NT-proBNP, ESR, clinical progression, and dyspnea are risk factors for the continued progression of pneumonia in patients. Bruns et al. demonstrated that dyspnea upon admission was independently associated with delayed radiographic resolution on day 10 of pneumonia [25]. Symptoms of respiratory distress serve as risk factors for a poor prognosis and increase the likelihood of progressing to critical illness or even death [26]. Despite good viral control, the potential for immune response and lung injury continues to advance during severe COVID-19 [27]. Dyspnea indicates impaired lung function and hypoxia, thus warranting vigilance for further deterioration of the patient’s condition upon its occurrence. The combination of inflammation and increased lung permeability due to inspiratory negative intrathoracic pressure leads to interstitial lung edema [28]. Once interstitial lung edema reaches a certain level, the lung’s gas volume decreases, reducing tidal volume at a given inspiratory pressure, causing respiratory distress and further lesion progression [29]. Elevated levels of NT-proBNP serve as a potential indicator of impaired cardiac functionality or heart failure. High ESR results from stronger inflammatory responses and increased protein expression in the acute phase of severe COVID-19 [30]. Previous studies have shown that NT-proBNP and ESR are independent prognostic factors affecting the severity and mortality of COVID-19 patients [31, 32].
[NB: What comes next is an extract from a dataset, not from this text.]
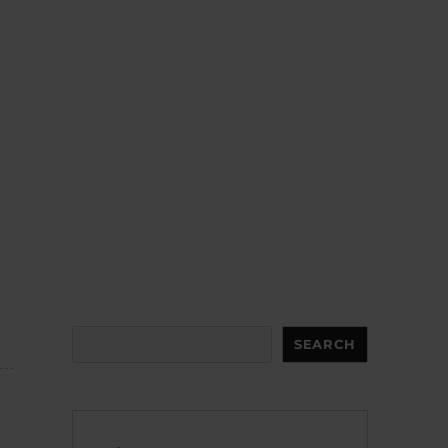
Search
SEARCH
Zhou et al. showed that the evolution of COVID-19 pneumonia included an early rapid progression period (1–7 days), a late peak period (8–14 days), and an absorption period (> 14 days) [33]. A previous study showed that the pattern of progression of COVID-19 pneumonia that peaked after 14 days was often relatively static on CT, with these patients having low CT scores throughout the follow-up period and a very mild clinical course of disease [34]. This is different from our findings, possibly due to the small sample size of patients with this pattern of pneumonia progression in previous studies, with a younger average age and less severe initial symptoms. In contrast, our patients were hospitalized and generally older with more underlying diseases.
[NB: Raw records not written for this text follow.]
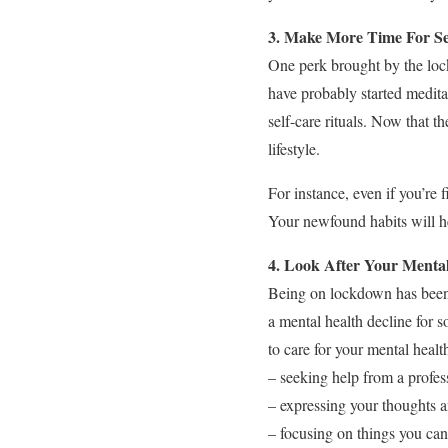
3. Make More Time For Se
One perk brought by the loc
have probably started medita
self-care rituals. Now that t
lifestyle.
For instance, even if you’re 
Your newfound habits will he
4. Look After Your Menta
Being on lockdown has been h
a mental health decline for
to care for your mental heal
– seeking help from a profes
– expressing your thoughts a
– focusing on things you can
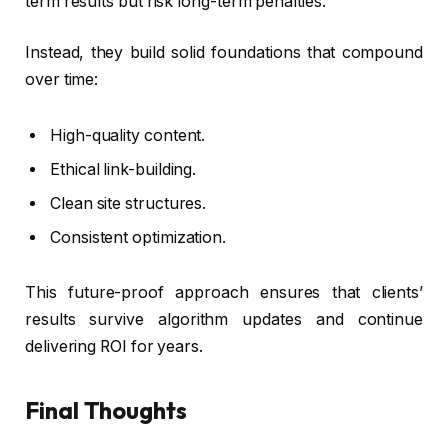
term results but risk long-term penalties.
Instead, they build solid foundations that compound
over time:
High-quality content.
Ethical link-building.
Clean site structures.
Consistent optimization.
This future-proof approach ensures that clients’
results survive algorithm updates and continue
delivering ROI for years.
Final Thoughts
There are some limitations to the study. Firstly, the limited sample size and absence of an external validation cohort restrict the applicability of our findings. Second, as the disease advances, the size of the lesion may expand. At the same time, the density reduces, marking the recovery phase, which could result in overestimating the CT score. Additionally, patients could acquire other bacterial or viral infections concurrently during a COVID-19 infection. Only COVID-19 pneumonia data were included in our study, and there is a lack of controlled data or assessments for other pneumonia types. Future studies are needed to assess the robustness and applicability of our model across different types of pneumonia and different data sets. Lastly, this study did not incorporate factors related to different treatment approaches.

Conclusion

In conclusion, our study developed a combined radiological-clinical model that effectively predicted the individualized progression of COVID-19 pneumonia from 2 weeks to 1-month post-admission. Deep learning for automatic segmentation of quantitative CT features has reduced the time and staffing costs associated with this combined model, enhancing its practical value in clinical settings. Our model may be helpful in tailoring precise therapeutic strategies and can serve as an early warning tool for patients at a high risk of disease progression, potentially improving overall patient prognosis and paving the way for more effective strategies in both current and future outbreaks.